» JOB
Scan the entries for the word "menghapus". Every line that has it should be copied.

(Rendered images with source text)
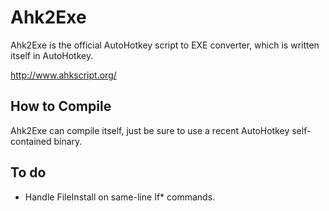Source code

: # Ahk2Exe #

Ahk2Exe is the official AutoHotkey script to EXE converter, which is written itself in AutoHotkey.

http://www.ahkscript.org/


## How to Compile ##

Ahk2Exe can compile itself, just be sure to use a recent AutoHotkey self-contained binary.


## To do ##

  - Handle FileInstall on same-line If* commands.

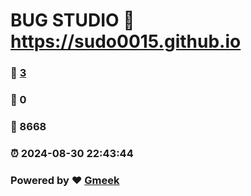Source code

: # BUG STUDIO :link: https://sudo0015.github.io 
### :page_facing_up: [3](https://sudo0015.github.io/tag.html) 
### :speech_balloon: 0 
### :hibiscus: 8668 
### :alarm_clock: 2024-08-30 22:43:44 
### Powered by :heart: [Gmeek](https://github.com/Meekdai/Gmeek)
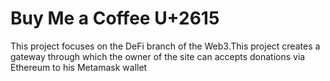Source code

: # Buy Me a Coffee U+2615

This project focuses on the DeFi branch of the Web3.This project creates a gateway 
through which the owner of the site can accepts donations via Ethereum to his Metamask wallet 

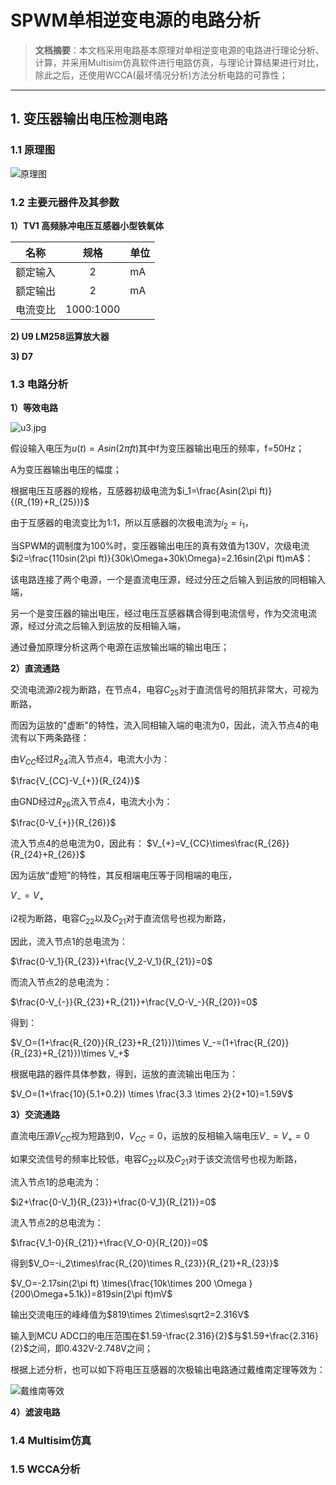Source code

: # SPWM单相逆变电源的电路分析

> **文档摘要**：本文档采用电路基本原理对单相逆变电源的电路进行理论分析、计算，并采用Multisim仿真软件进行电路仿真，与理论计算结果进行对比，除此之后，还使用WCCA(最坏情况分析)方法分析电路的可靠性； 

---

## 1. 变压器输出电压检测电路

### 1.1 原理图

![原理图](I:\work\git\spwm\docs\images\u1.jpg)

### 1.2 主要元器件及其参数

**1）TV1 高频脉冲电压互感器小型铁氧体**

| 名称   | 规格        | **单位** |
|:----:|:---------:| ------ |
| 额定输入 | 2         | mA     |
| 额定输出 | 2         | mA     |
| 电流变比 | 1000:1000 |        |

**2) U9 LM258运算放大器**

**3) D7**

### 1.3 电路分析

**1）等效电路**

![u3.jpg](I:\work\git\spwm\docs\images\u3.jpg)

假设输入电压为$u(t)=Asin(2\pi ft)$其中f为变压器输出电压的频率，f=50Hz；

A为变压器输出电压的幅度； 

根据电压互感器的规格，互感器初级电流为$i_1=\frac{Asin(2\pi ft)}{(R_{19}+R_{25})}$

由于互感器的电流变比为1:1，所以互感器的次极电流为$i_2=i_1$，

当SPWM的调制度为100%时，变压器输出电压的真有效值为130V，次级电流$i2=\frac{110sin(2\pi ft)}{30k\Omega+30k\Omega}=2.16sin(2\pi ft)mA$：

该电路连接了两个电源，一个是直流电压源，经过分压之后输入到运放的同相输入端，

另一个是变压器的输出电压，经过电压互感器耦合得到电流信号，作为交流电流源，经过分流之后输入到运放的反相输入端，

通过叠加原理分析这两个电源在运放输出端的输出电压；

**2）直流通路**

交流电流源$i2$视为断路，在节点4，电容$C_{25}$对于直流信号的阻抗非常大，可视为断路，

而因为运放的"虚断"的特性，流入同相输入端的电流为0，因此，流入节点4的电流有以下两条路径：

由$V_{CC}$经过$R_{24}$流入节点4，电流大小为：

$\frac{V_{CC}-V_{+}}{R_{24}}$

由GND经过$R_{26}$流入节点4，电流大小为：

$\frac{0-V_{+}}{R_{26}}$

流入节点4的总电流为0，因此有：
$V_{+}=V_{CC}\times\frac{R_{26}}{R_{24}+R_{26}}$

因为运放“虚短”的特性，其反相端电压等于同相端的电压，

$V_{-}=V_{+}$

i2视为断路，电容$C_{22}$以及$C_{21}$对于直流信号也视为断路，

因此，流入节点1的总电流为：

$\frac{0-V_1}{R_{23}}+\frac{V_2-V_1}{R_{21}}=0$

而流入节点2的总电流为：

$\frac{0-V_{-}}{R_{23}+R_{21}}+\frac{V_O-V_-}{R_{20}}=0$

得到：

$V_O=(1+\frac{R_{20}}{R_{23}+R_{21}})\times V_-=(1+\frac{R_{20}}{R_{23}+R_{21}})\times V_+$

根据电路的器件具体参数，得到，运放的直流输出电压为：

$V_O=(1+\frac{10}{5.1+0.2}) \times \frac{3.3 \times 2}{2+10}=1.59V$

**3）交流通路**

直流电压源$V_{CC}$视为短路到0，${V_{CC}=0}$，运放的反相输入端电压$V_-=V_+=0$

如果交流信号的频率比较低，电容$C_{22}$以及$C_{21}$对于该交流信号也视为断路，

流入节点1的总电流为：

$i2+\frac{0-V_1}{R_{23}}+\frac{0-V_1}{R_{21}}=0$

流入节点2的总电流为：

$\frac{V_1-0}{R_{21}}+\frac{V_O-0}{R_{20}}=0$

得到$V_O=-i_2\times\frac{R_{20}\times R_{23}}{R_{21}+R_{23}}$

$V_O=-2.17sin(2\pi ft) \times(\frac{10k\times 200 \Omega }{200\Omega+5.1k})=819sin(2\pi ft)mV$

输出交流电压的峰峰值为$819\times 2\times\sqrt2=2.316V$

输入到MCU ADC口的电压范围在$1.59-\frac{2.316}{2}$与$1.59+\frac{2.316}{2}$之间，即0.432V-2.748V之间；

根据上述分析，也可以如下将电压互感器的次极输出电路通过戴维南定理等效为：

![戴维南等效](I:\work\git\spwm\docs\images\u4.jpg)

**4）滤波电路**

### 1.4 Multisim仿真

### 1.5 WCCA分析
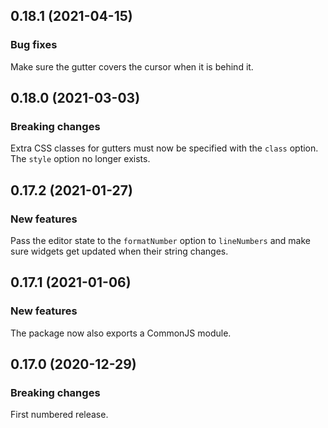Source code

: ## 0.18.1 (2021-04-15)

### Bug fixes

Make sure the gutter covers the cursor when it is behind it.

## 0.18.0 (2021-03-03)

### Breaking changes

Extra CSS classes for gutters must now be specified with the `class` option. The `style` option no longer exists.

## 0.17.2 (2021-01-27)

### New features

Pass the editor state to the `formatNumber` option to `lineNumbers` and make sure widgets get updated when their string changes.

## 0.17.1 (2021-01-06)

### New features

The package now also exports a CommonJS module.

## 0.17.0 (2020-12-29)

### Breaking changes

First numbered release.

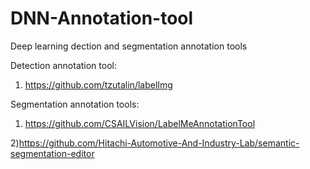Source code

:  

# DNN-Annotation-tool
Deep learning dection and segmentation annotation tools






Detection annotation tool:
1) https://github.com/tzutalin/labelImg

Segmentation annotation tools:
1) https://github.com/CSAILVision/LabelMeAnnotationTool

2)https://github.com/Hitachi-Automotive-And-Industry-Lab/semantic-segmentation-editor
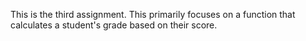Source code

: This is the third assignment.
This primarily focuses on a function that calculates a student's grade based on their score.
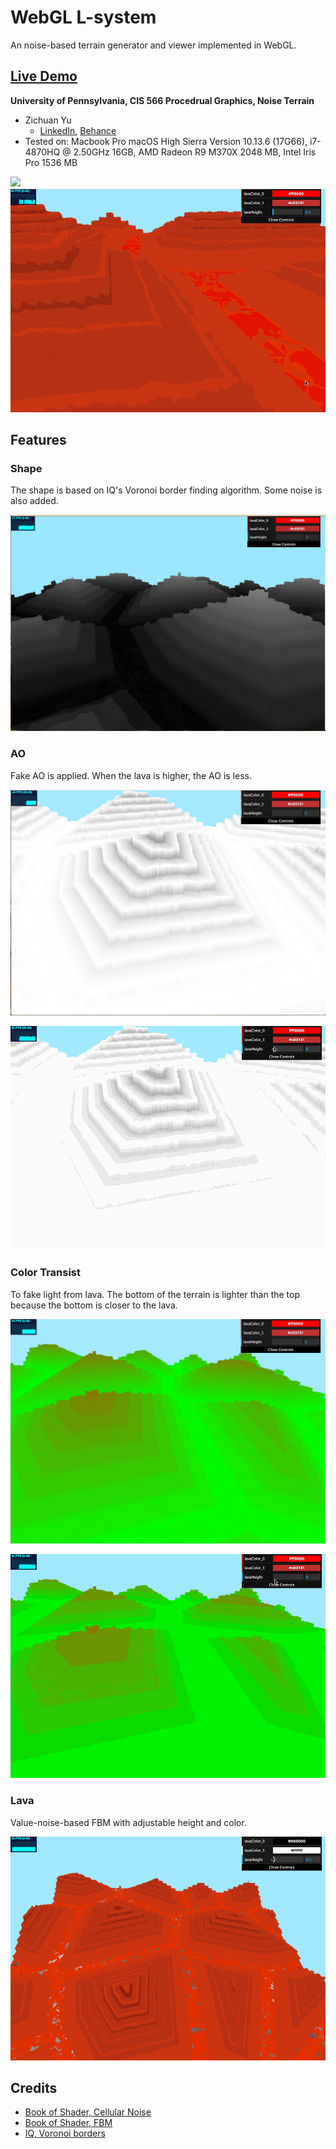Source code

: # WebGL L-system

An noise-based terrain generator and viewer implemented in WebGL.

## [Live Demo](https://zichuanyun.github.io/noisy-terrain-WebGL/)

**University of Pennsylvania, CIS 566 Procedrual Graphics, Noise Terrain**

* Zichuan Yu
  * [LinkedIn](https://www.linkedin.com/in/zichuan-yu/), [Behance](https://www.behance.net/zainyu717ebcc)
* Tested on: Macbook Pro macOS High Sierra Version 10.13.6 (17G66), i7-4870HQ @ 2.50GHz 16GB, AMD Radeon R9 M370X 2048 MB, Intel Iris Pro 1536 MB

![](img/result.png)
![](img/result.gif)



## Features

### Shape

The shape is based on IQ's Voronoi border finding algorithm. Some noise is also added.

![](img/shape.png)

### AO

Fake AO is applied. When the lava is higher, the AO is less.

![](img/AO.png)

![](img/AO.gif)

### Color Transist

To fake light from lava. The bottom of the terrain is lighter than the top because the bottom is closer to the lava.

![](img/ct.png)

![](img/ct.gif)


### Lava

Value-noise-based FBM with adjustable height and color.

![lava](img/lava.gif)




## Credits

- [Book of Shader, Cellular Noise](https://thebookofshaders.com/12/)
- [Book of Shader, FBM](https://thebookofshaders.com/13/)
- [IQ, Voronoi borders](https://thebookofshaders.com/12/)


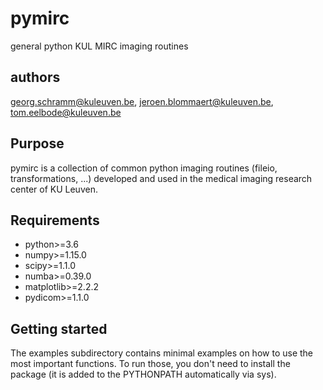 # pymirc
general python KUL MIRC imaging routines

## authors
georg.schramm@kuleuven.be, jeroen.blommaert@kuleuven.be, tom.eelbode@kuleuven.be

## Purpose
pymirc is a collection of common python imaging routines
(fileio, transformations, ...) developed and used in
the medical imaging research center of KU Leuven.

## Requirements
- python>=3.6
- numpy>=1.15.0
- scipy>=1.1.0
- numba>=0.39.0
- matplotlib>=2.2.2
- pydicom>=1.1.0

## Getting started
The examples subdirectory contains minimal examples 
on how to use the most important functions.
To run those, you don't need to install the package
(it is added to the PYTHONPATH automatically via sys).

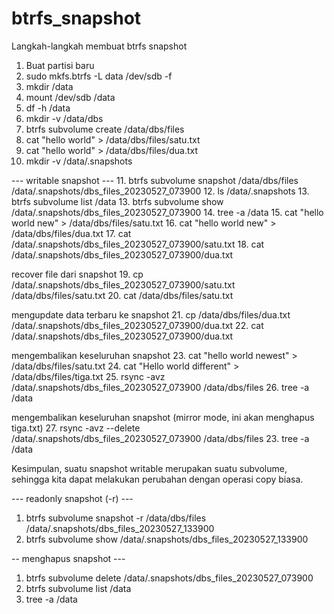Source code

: # btrfs_snapshot
Langkah-langkah membuat btrfs snapshot

1. Buat partisi baru
2. sudo mkfs.btrfs -L data /dev/sdb -f
3. mkdir /data
4. mount /dev/sdb /data
5. df -h /data
6. mkdir -v /data/dbs
7. btrfs subvolume create /data/dbs/files
8. cat "hello world" > /data/dbs/files/satu.txt
9. cat "hello world" > /data/dbs/files/dua.txt
10. mkdir -v /data/.snapshots

--- writable snapshot ---
11. btrfs subvolume snapshot /data/dbs/files /data/.snapshots/dbs_files_20230527_073900
12. ls /data/.snapshots
13. btrfs subvolume list /data
13. btrfs subvolume show /data/.snapshots/dbs_files_20230527_073900
14. tree -a /data
15. cat "hello world new" > /data/dbs/files/satu.txt
16. cat "hello world new" > /data/dbs/files/dua.txt
17. cat /data/.snapshots/dbs_files_20230527_073900/satu.txt
18. cat /data/.snapshots/dbs_files_20230527_073900/dua.txt

recover file dari snapshot
19. cp /data/.snapshots/dbs_files_20230527_073900/satu.txt /data/dbs/files/satu.txt
20. cat /data/dbs/files/satu.txt

mengupdate data terbaru ke snapshot
21. cp /data/dbs/files/dua.txt /data/.snapshots/dbs_files_20230527_073900/dua.txt
22. cat /data/.snapshots/dbs_files_20230527_073900/dua.txt


mengembalikan keseluruhan snapshot
23. cat "hello world newest" > /data/dbs/files/satu.txt
24. cat "Hello world different" > /data/dbs/files/tiga.txt
25. rsync -avz /data/.snapshots/dbs_files_20230527_073900 /data/dbs/files
26. tree -a /data

mengembalikan keseluruhan snapshot (mirror mode, ini akan menghapus tiga.txt)
27. rsync -avz --delete /data/.snapshots/dbs_files_20230527_073900 /data/dbs/files
23. tree -a /data

Kesimpulan, suatu snapshot writable merupakan suatu subvolume, sehingga kita dapat melakukan
perubahan dengan operasi copy biasa.

--- readonly snapshot (-r) ---
1. btrfs subvolume snapshot -r /data/dbs/files /data/.snapshots/dbs_files_20230527_133900
2. btrfs subvolume show /data/.snapshots/dbs_files_20230527_133900

-- menghapus snapshot ---
1. btrfs subvolume delete /data/.snapshots/dbs_files_20230527_073900
2. btrfs subvolume list /data
3. tree -a /data
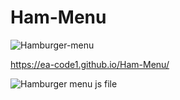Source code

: # Ham-Menu


![Hamburger-menu](https://user-images.githubusercontent.com/84244408/121810657-9d691f80-cc59-11eb-8a75-92a6263360a7.gif)

https://ea-code1.github.io/Ham-Menu/

![Hamburger menu js file](https://user-images.githubusercontent.com/84244408/121810606-76aae900-cc59-11eb-8ac9-600502d114c9.jpg)
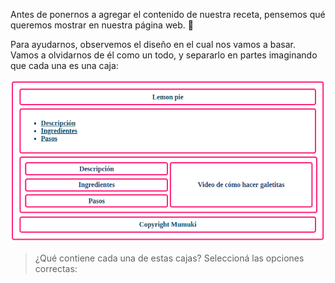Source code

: Antes de ponernos a agregar el contenido de nuestra receta, pensemos qué queremos mostrar en nuestra página web. :thought_balloon:

Para ayudarnos, observemos el diseño en el cual nos vamos a basar. Vamos a olvidarnos de él como un todo, y separarlo en partes imaginando que cada una es una caja:

<div align="center">
<img src="https://raw.githubusercontent.com/smartedu-mumuki/mumuki-guia-html-estructura/master/images/html_estructura_v4.png" alt="estructura_html">
</div>

> ¿Qué contiene cada una de estas cajas? Seleccioná las opciones correctas:
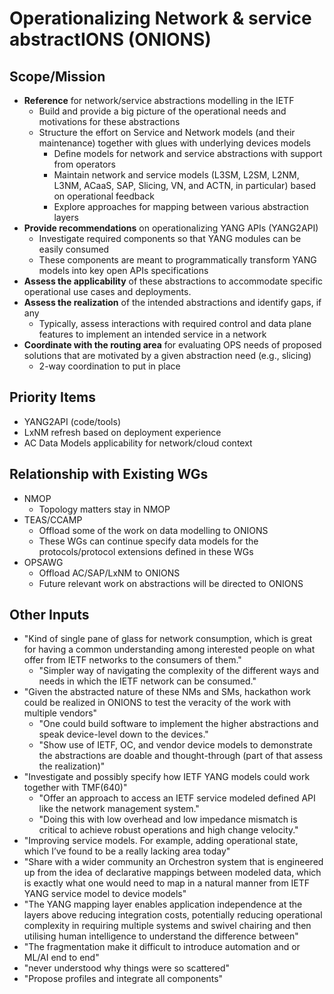 # Operationalizing Network & service abstractIONS (ONIONS)

## Scope/Mission

* **Reference** for network/service abstractions modelling in the IETF
    + Build and provide a big picture of the operational needs and motivations for these abstractions
    + Structure the effort on Service and Network models (and their maintenance) together with glues with underlying devices models
       - Define models for network and service abstractions with support from operators
       - Maintain network and service models (L3SM, L2SM, L2NM, L3NM, ACaaS, SAP, Slicing, VN, and ACTN, in particular) based on operational feedback
       - Explore approaches for mapping between various abstraction layers
* **Provide recommendations** on operationalizing YANG APIs (YANG2API)
    + Investigate required components so that YANG modules can be easily consumed
    + These components are meant to programmatically transform YANG models into key open APIs specifications
* **Assess the applicability** of these abstractions to accommodate specific operational use cases and deployments.
* **Assess the realization** of the intended abstractions and identify gaps, if any
    + Typically, assess interactions with required control and data plane features to implement an intended service in a network
* **Coordinate with the routing area** for evaluating OPS needs of proposed solutions that are motivated by a given abstraction need (e.g., slicing)
    + 2-way coordination to put in place

## Priority Items

* YANG2API (code/tools)
* LxNM refresh based on deployment experience
* AC Data Models applicability for network/cloud context

## Relationship with Existing WGs

* NMOP
   + Topology matters stay in NMOP
* TEAS/CCAMP
   + Offload some of the work on data modelling to ONIONS
   + These WGs can continue specify data models for the protocols/protocol extensions defined in these WGs 
* OPSAWG
   + Offload AC/SAP/LxNM to ONIONS
   + Future relevant work on abstractions will be directed to ONIONS

## Other Inputs 

* "Kind of single pane of glass for network consumption, which is great for having a common understanding among
   interested people on what offer from IETF networks to the consumers of them."
    + "Simpler way of navigating the complexity of the different ways and needs in which the IETF network can be consumed."
* "Given the abstracted nature of these NMs and SMs, hackathon work could be realized in ONIONS to test the veracity of
   the work with multiple vendors"
    + "One could build software to implement the higher abstractions and speak device-level down to the devices."
    + "Show use of IETF, OC, and vendor device models to demonstrate the abstractions are doable
       and thought-through (part of that assess the realization)"
* "Investigate and possibly specify how IETF YANG models could work together with TMF(640)"
    + "Offer an approach to access an IETF service modeled defined API like the network management system."
    + "Doing this with low overhead and low impedance mismatch is critical to achieve robust operations and high change velocity."
* "Improving service models. For example, adding operational state, which I’ve found to be a really lacking area today"
* "Share with a wider community an Orchestron system that is engineered up from the idea of declarative mappings
  between modeled data, which is exactly what one would need to map in a natural manner from IETF YANG service model to device models"
* "The YANG mapping layer enables application independence at the layers above reducing integration costs,
  potentially reducing operational complexity in requiring multiple systems and swivel chairing and then utilising
  human intelligence to understand the difference between"
* "The fragmentation make it difficult to introduce automation and or ML/AI end to end"
* "never understood why things were so scattered"
* "Propose profiles and integrate all components"





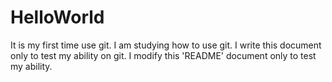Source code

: # HelloWorld
It is my first time use git.
I am studying how to use git.
I write this document only to test my ability on git.
I modify this 'README' document only to test my ability.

» COMPLETED TASK
mengembalikan keseluruhan snapshot (mirror mode, ini akan menghapus tiga.txt)
-- menghapus snapshot ---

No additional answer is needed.